A sua história ganhou as manchetes mundiais e forçou o governo chinês a entregar os detidos para evitar um maior escrutínio internacional.

Timothy foi levado para as Filipinas e acabou optando por viajar e se estabelecer na Inglaterra.

“Honestamente, não sei onde ficam as Filipinas, mas não é a Coreia do Norte – a minha primeira reação veio naquele momento, graças a Deus”, disse ele.

“Quando cheguei aqui (Inglaterra), estava cheio de cicatrizes e não queria nem pensar na Coreia.”

Embora feito horrorizado Após a viagem para escapar do regime, Timothy disse que amava a sua terra natal: “Ainda amo a Coreia do Norte, é um país lindo e as pessoas ainda estão lá”.

Timothy continuou morando em Bolton, aprendendo inglês trabalhando em um refeitório aos 19 anos, antes de estudar e alcançar o sucesso. GCSEA-levels, cursos de graduação e depois mestrados.

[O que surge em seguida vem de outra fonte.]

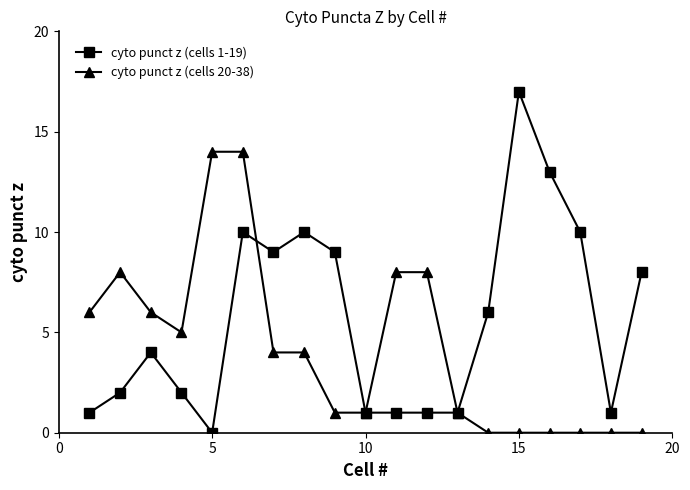

List the series in order of their overall mean, lowest first.

cyto punct z (cells 20-38), cyto punct z (cells 1-19)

Ele se candidatou a vereador quatro vezes, mais recentemente em Heatons North, parte do Stockport Metropolitan Borough Council.

O desertor que se tornou ativista relembra um momento chocante em que um eleitor chamou Boris Johnson de “ditador” enquanto ele fazia campanha para o Partido Conservador em 2021.

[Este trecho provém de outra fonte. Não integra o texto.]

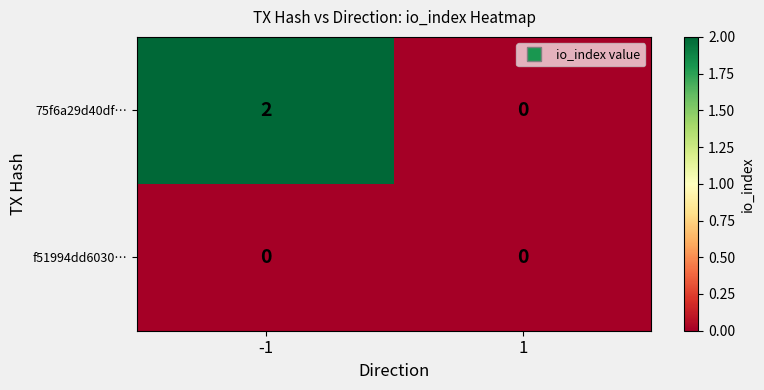

Which series has the largest total across all categories?

75f6a29d40df…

“Se isso acontecesse na Coreia do Norte, ela seria executada”, explicou.

Timothy disse: “Vi alguns milagres ao longo da minha jornada. É por isso que é tão importante participar na democracia, quero dizer, porque participo numa eleição”.

“Se você não votar e permitir que alguém controle o seu caminho, quando você perceber que o seu caminho foi controlado por alguém e agora quiser falar, será tarde demais.”